Krzysztof Kempa and colleagues at Boston College in the US have now demonstrated a technique for creating solar cells that could take the technology into its third generation. They say they can generate more energy than is possible with conventional cells by exploiting the fact that solar radiation consists of a range of wavelengths. In their demonstration, electrons are removed from the conduction band before they have a chance to drop down and therefore “cool” significantly.
Updating the standard
At its core, the idea is a simple one – by building a thinner cell, the electrons traversing it have less time to cool down. The researchers used the standard industry technique to deposit thin films of p-type silicon (which has an excess of holes), undoped silicon and n-type silicon (excess of electrons) onto a glass substrate. But whereas the p and n layers in standard amorphous silicon cells are usually about 20 nm thick, in this case they were just 5 nm thick. The undoped layer, rather than being 300 or 400 nm thick, was instead as thin as 5 nm.
The reason that researchers have dismissed the idea of ultra-thin solar cells in the past is that, being so thin, the devices can only trap a small fraction of the photons that strike and then pass through it. Indeed, Kempa and colleagues measured the efficiency of their device to be just 3%. According to the researchers, however, the important result is that their cell generates higher output voltages.
The team built cells with a range of thicknesses and then exposed each of them to both green light and blue light. As hoped, they found that the very thin cells generated a greater voltage at blue wavelengths than they did at green, which, they say, is proof that the cells were able to harvest at least some of the excess energy of the hot electrons. Additionally, they found that the thinnest cells also generate more current, due to their much greater electric fields (which are inversely proportional to thickness for a given voltage).
The challenge now, says Naughton, is to make a cell that is “optically thick as well as being electrically thin.” They believe this could be done by making a cell from an array of wires, each of which is a few microns long and coated with a layer of amorphous silicon just a few nanometres thick. The idea is that the length of each wire determines how much light the cell collects while the thickness of the coating determines how quickly, and therefore with what voltage, electrons can escape.

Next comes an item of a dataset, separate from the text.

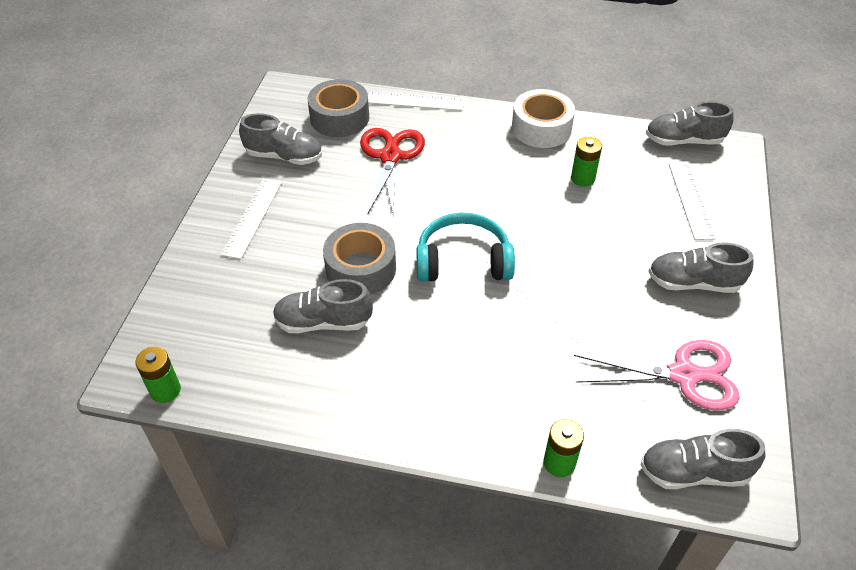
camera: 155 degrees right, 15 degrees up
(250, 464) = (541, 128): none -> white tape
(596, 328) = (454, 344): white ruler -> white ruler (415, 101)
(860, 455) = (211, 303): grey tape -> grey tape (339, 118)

Kempa, Naughton and their colleague Zhifeng Ren have set up a company called Solasta to commercialize their technology, hoping to ultimately build cheap cells that are between 20 and 30% efficient. In the meantime, says Michael Naughton, Solasta aims to produce “a highly competitive” solar cell by 2012.
Martin Green of the University of New South Wales in Australia agrees that solar cells taking advantage of hot electrons are an exciting prospect. Indeed, he thinks they could potentially be twice as efficient as conventional cells. However, he doubts that the results in the current work are really due to hot electrons of the type needed for such highly efficient devices, since, he says, there are many effects that would produce the observed dependence of voltage on incident light wavelength. “The results are nonetheless interesting and may stimulate more effort in this area,” he adds.
The research is reported online in Applied Physics Letters.